20,000 Eyes on the Universe

Imaging surveys such as Euclid and the Vera Rubin Observatory are poised to catalog tens of billions of galaxies, yet without spectroscopic follow‑up their raw photometry cannot reveal distances, chemistry or dynamics. The Dark Energy Spectroscopic Instrument (DESI) in Arizona currently leads the field, capturing 5,000 spectra per exposure, but its capacity is dwarfed by the sheer volume of upcoming imaging data. This mismatch has spurred a race to build next‑generation multiplexed spectrographs that can turn static pictures into three‑dimensional maps of cosmic structure.

Enter the Multiplexed Survey Telescope (MUST), a Chinese‑led effort that pushes multiplexing to an unprecedented scale. Positioned at 4,380 m in Qinghai, the telescope’s 6.5 m primary mirror feeds a five‑lens wide‑field corrector topped by the world’s largest aspheric lens, guaranteeing sub‑arcsecond image quality across a field equivalent to twenty full moons. At its Cassegrain focus, more than 20,000 independently steerable fiber positioners can lock onto individual targets within seconds, allowing simultaneous spectroscopy of thousands of galaxies. This architecture translates to a ten‑fold boost in survey speed compared with DESI, enabling an eight‑year program that will secure redshifts for over 100 million galaxies and quasars.

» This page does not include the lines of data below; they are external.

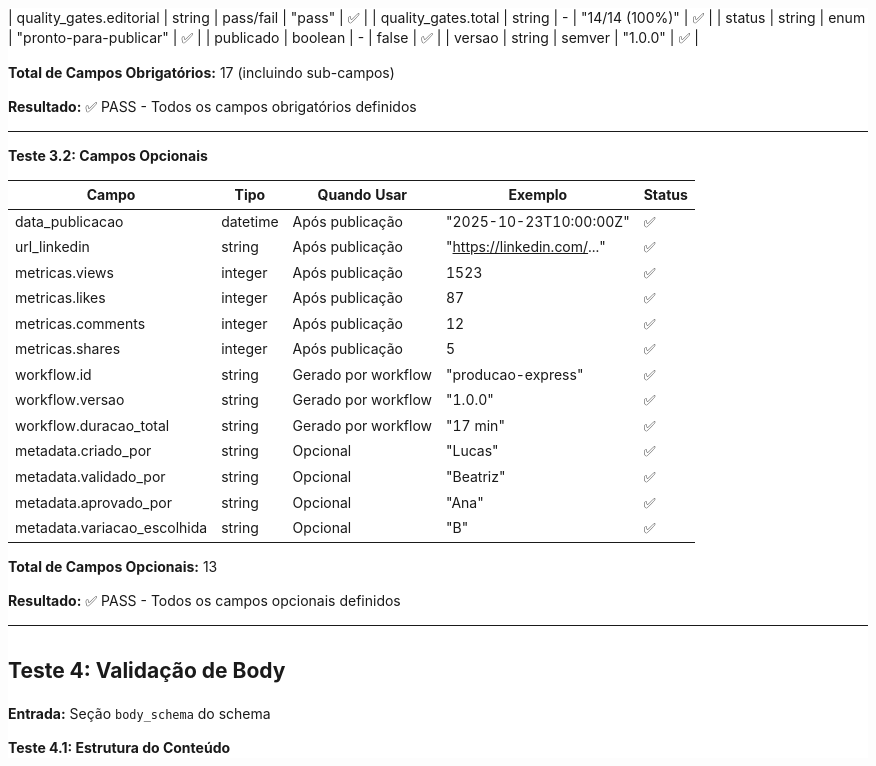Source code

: | quality_gates.editorial | string | pass/fail | "pass" | ✅ |
| quality_gates.total | string | - | "14/14 (100%)" | ✅ |
| status | string | enum | "pronto-para-publicar" | ✅ |
| publicado | boolean | - | false | ✅ |
| versao | string | semver | "1.0.0" | ✅ |

**Total de Campos Obrigatórios:** 17 (incluindo sub-campos)

**Resultado:** ✅ PASS - Todos os campos obrigatórios definidos

---

**Teste 3.2: Campos Opcionais**

| Campo | Tipo | Quando Usar | Exemplo | Status |
|-------|------|-------------|---------|--------|
| data_publicacao | datetime | Após publicação | "2025-10-23T10:00:00Z" | ✅ |
| url_linkedin | string | Após publicação | "https://linkedin.com/..." | ✅ |
| metricas.views | integer | Após publicação | 1523 | ✅ |
| metricas.likes | integer | Após publicação | 87 | ✅ |
| metricas.comments | integer | Após publicação | 12 | ✅ |
| metricas.shares | integer | Após publicação | 5 | ✅ |
| workflow.id | string | Gerado por workflow | "producao-express" | ✅ |
| workflow.versao | string | Gerado por workflow | "1.0.0" | ✅ |
| workflow.duracao_total | string | Gerado por workflow | "17 min" | ✅ |
| metadata.criado_por | string | Opcional | "Lucas" | ✅ |
| metadata.validado_por | string | Opcional | "Beatriz" | ✅ |
| metadata.aprovado_por | string | Opcional | "Ana" | ✅ |
| metadata.variacao_escolhida | string | Opcional | "B" | ✅ |

**Total de Campos Opcionais:** 13

**Resultado:** ✅ PASS - Todos os campos opcionais definidos

---

## Teste 4: Validação de Body

**Entrada:** Seção `body_schema` do schema

**Teste 4.1: Estrutura do Conteúdo**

The scientific payoff is profound. A denser, deeper three‑dimensional map will sharpen measurements of the universe’s expansion history, tightening constraints on the dark‑energy equation of state and testing whether Einstein’s general relativity holds on gigaparsec scales. The massive sample will also improve limits on the sum of neutrino masses and probe the epoch of reionization. By delivering this capability, MUST not only accelerates fundamental physics but also rebalances the global landscape of cosmology, giving China a leading role in the next generation of large‑scale structure experiments.